▶ [APPLY WHAT YOU READ]:
**a)** Reproduce the portion of the Thai red curry noodle soup recipe from "Instructions" to "about 3-4 minutes.".
**b)** Answer these questions from the Thai red curry noodle soup recipe:
(i) How many servings does the recipe make?
(ii) What size can of coconut milk does it call for?
(iii) How long are the garlic, bell pepper and onion cooked?

▶ [TEXT SECTION]:
# # # # # # #
Thai Red Curry Noodle Soup

Thai Red Curry Noodle Soup

Prep Time30 mins
Cook Time30 mins
Course: Main Course, Soup
Cuisine: Thai
Servings: 8 bowls
Calories: 256kcal

Ingredients

  • 1 tbsp olive oil
  • 1.5 lbs boneless, skinless chicken breast cut into 1-inch chunks
  • 3 cloves garlic minced
  • 1 whole red bell pepper diced
  • 1 whole onion diced
  • 3 tbsp Thai Kitchen red curry paste
  • 1 tbsp ginger grated
  • 6 cups chicken broth
  • 1 (13.5oz) can coconut milk
  • 1 (8oz) package Healthy Noodles
  • 1 tbsp fish sauce
  • 1 tsp splenda
  • 3 whole green onions thinly sliced
  • 1/2 cup fresh cilantro leaves chopped
  • 1/2 cup basil leaves chopped
  • 2 tbsp lime juice

Instructions

  • Heat olive oil in a large stockpot or Dutch oven over medium heat. Season chicken with salt and pepper, to taste. Add chicken to the stockpot and cook until golden, about 2-3 minutes; set aside.
  • Add garlic, bell pepper and onion. Cook, stirring occasionally, until tender, about 3-4 minutes.
# # # # # # #
▶ [DATA SECTION]:
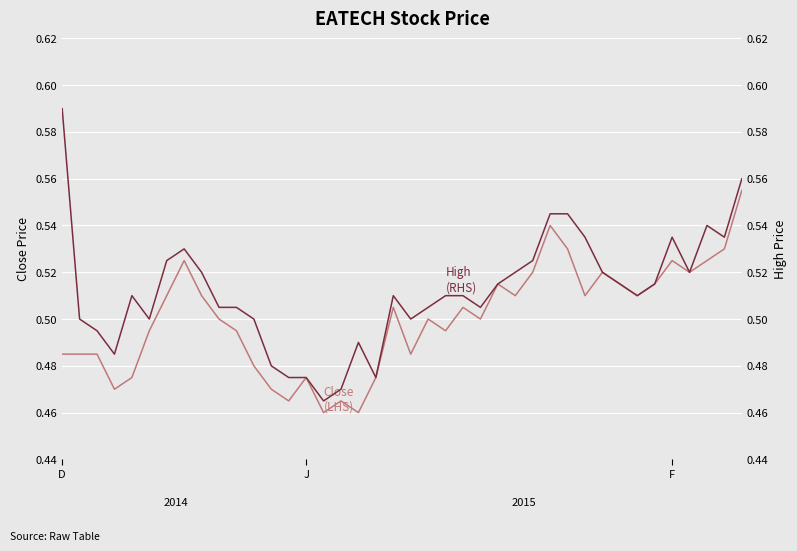

What position from the left is 15?

16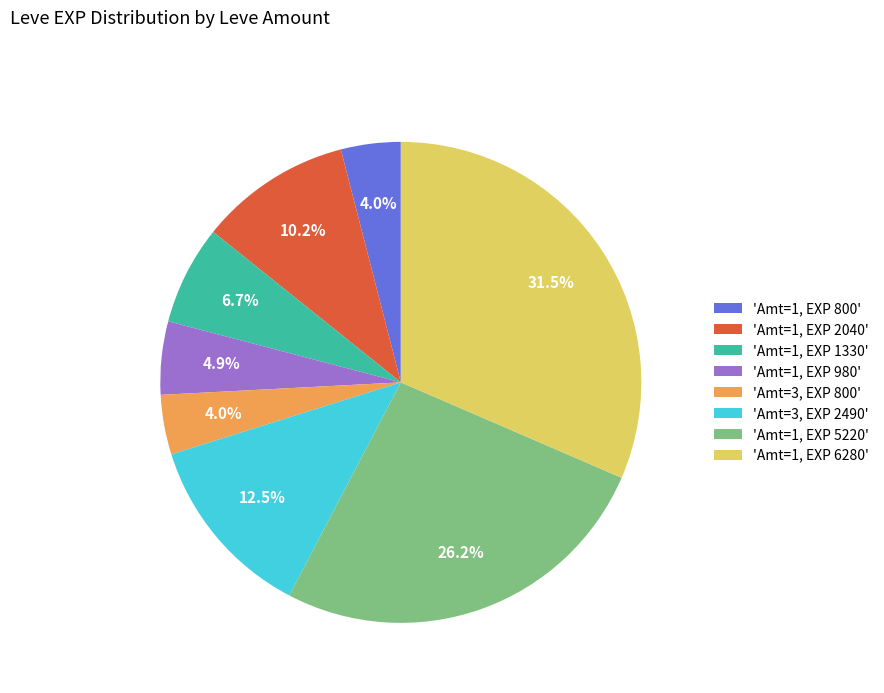

Approximately how many times larger is the value at 'Amt=1, EXP 2040' compared to 'Amt=3, EXP 800'?

2.6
# # # # # # #
▶ [ANSWERS PROVIDED]:
**a)**
Instructions

  • Heat olive oil in a large stockpot or Dutch oven over medium heat. Season chicken with salt and pepper, to taste. Add chicken to the stockpot and cook until golden, about 2-3 minutes; set aside.
  • Add garlic, bell pepper and onion. Cook, stirring occasionally, until tender, about 3-4 minutes.

**b)**
(i) 8 bowls
(ii) A 13.5oz can
(iii) About 3-4 minutes